如何使用 python 在循环中输出正确的语句

Question

我目前正在使用 python-docx 库（0.8 版）在 PyCharm（社区版 2021.3.3）上编写一些 python（版本 3.10.4）代码。 1.1)，它允许确定格式为 'Normal' 的文本（在 Word 文档中）是否包含特定字体（Times New Roman 或 Times New Roman 和 Cambria Math）。当我执行代码时，打印的语句不是我想要的。

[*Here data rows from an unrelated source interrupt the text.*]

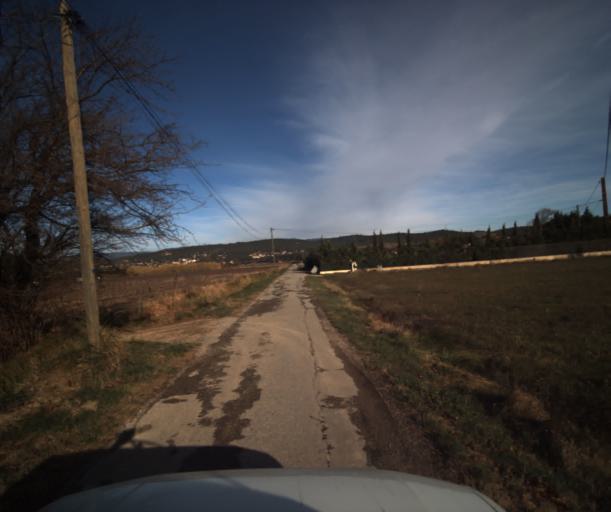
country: FR
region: Provence-Alpes-Cote d'Azur
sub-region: Departement du Vaucluse
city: Villelaure
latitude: 43.6905
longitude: 5.4482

我这里的意思是，如果所有文本（'Normal' 样式）都是 Times New Roman，它应该打印“正文是 Times New Roman”，而如果文本同时包含 Times New Roman 和 Cambria Math 它应该打印，“正文是 Times New Roman 和 Cambria Math”，如果文本既不是 Times New Roman 也不是 Times New Roman 和 Cambria Math 的组合，它应该打印，“无法识别的正文字体”。

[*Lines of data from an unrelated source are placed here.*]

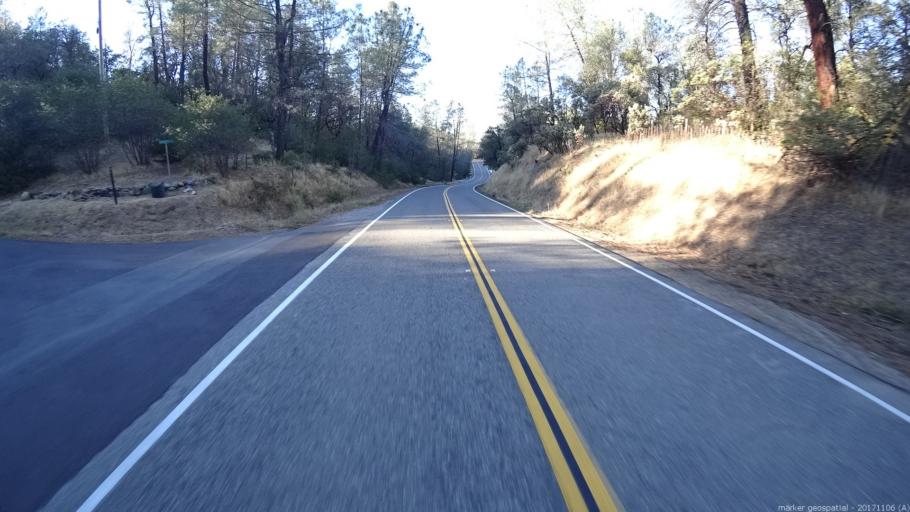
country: US
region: California
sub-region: Shasta County
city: Shasta
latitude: 40.5694
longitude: -122.4732
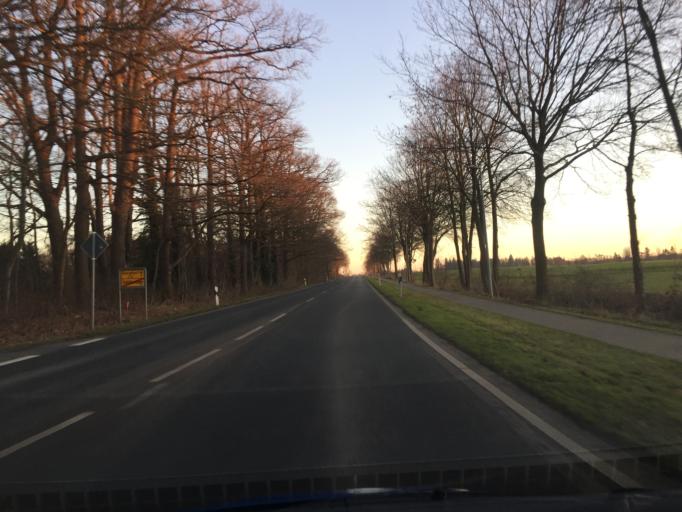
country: DE
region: Lower Saxony
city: Burgdorf
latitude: 52.4662
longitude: 9.9835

当我执行代码（如下所示）时，它会打印出 'Body text is in Times New Roman' 和 'Unrecognised body text font' 的组合（两者都打印出此类事件在文档中出现的次数）。 Word 文档包含以下字体：Times New Roman、Cambria Math 和 Arial（仅用于测试目的）。所以它应该打印“无法识别的正文字体”（因为所有文本都不是 Times New Roman 也不是 Times New Roman 和 Cambria Math 的组合）。

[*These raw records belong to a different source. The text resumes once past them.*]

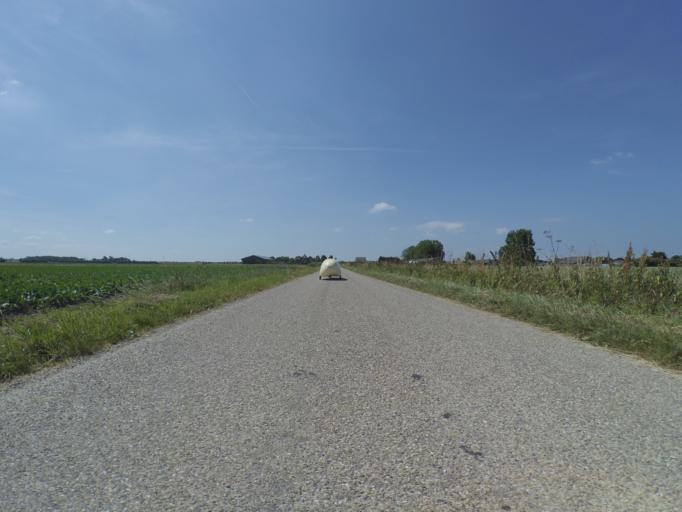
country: NL
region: North Brabant
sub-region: Gemeente Steenbergen
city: Nieuw-Vossemeer
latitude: 51.6233
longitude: 4.1823
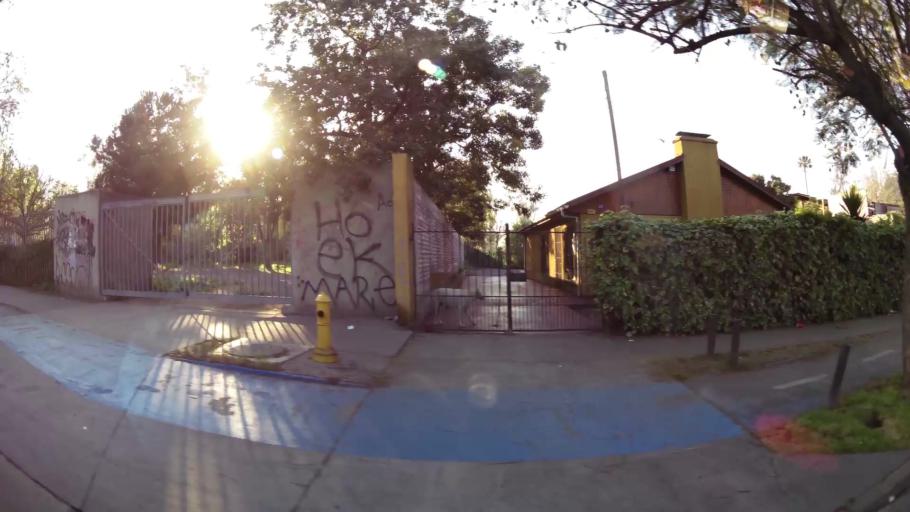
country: CL
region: Santiago Metropolitan
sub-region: Provincia de Santiago
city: Santiago
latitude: -33.3772
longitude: -70.6379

import docx  # import the python-docx library
WordFile = docx.Document("my file directory")  # Word document file directory for python-docx to access

for paragraph in WordFile.paragraphs:
    name = []
    if 'Normal' == paragraph.style.name:
        for run in paragraph.runs:
            name.append(run.font.name)
            for i in name:
                if i == 'Times New Roman':   # checks if the elements in name = [] are 'Times New   Roman'
                    print("Body text is in Times New Roman")  # print this statement if all  elements in name = [] are 'Times New Roman'
                elif i == 'Times New Roman' and i == 'Cambria Math':  # checks if the elements in name = [] are 'Times New Roman' and 'Cambria Math'
                    print("Body text is Times New Roman and Cambria Math")  # print this if fonts in name = [] are both 'Times New Roman' and 'Cambria Math'
                else:
                    print("Unrecognised body text font")  # print this if fonts in name = [] are neither all 'Times New Roman' nor a combo of 'Times New
                    # Roman' and 'Cambria Math'

我认为问题出在循环中，它检查空列表 name = [] 中的所有元素是否都是特定字体。只有当列表中的所有元素都满足给定条件时，打印语句才应该执行，并且只有一个语句应该被打印，而不是当前生成的组合。但我似乎无法解决这个问题。任何形式的帮助将不胜感激。附上当前产出的图片。

Answer 1

如果我正确理解了这个问题，我认为编辑当前实现的最简单方法是跟踪您识别的字体。您可以将识别的字体保存在 set 中并检查循环后找到的内容。所以像这样：

import docx  # import the python-docx library
WordFile = docx.Document("my file directory")  # Word document file directory for python-docx to access

font_names = set()
for paragraph in WordFile.paragraphs:
    if 'Normal' == paragraph.style.name:
        for run in paragraph.runs:
            font_name = run.font.name
            if font_name not in ('Times New Roman', 'Cambria Math'):
                font_names.add(font_name)
            else:
                font_names.add("Unrecognized")
                break
        else:
            continue
        break

if "Unrecognized" in font_names:
    print("Unrecognised body text font")
elif 'Times New Roman' in font_names:
    if len(font_names) == 2 and 'Cambria Math' in font_names:
        print("Body text is Times New Roman and Cambria Math")
    elif len(font_names) == 1:
        print("Body text is in Times New Roman")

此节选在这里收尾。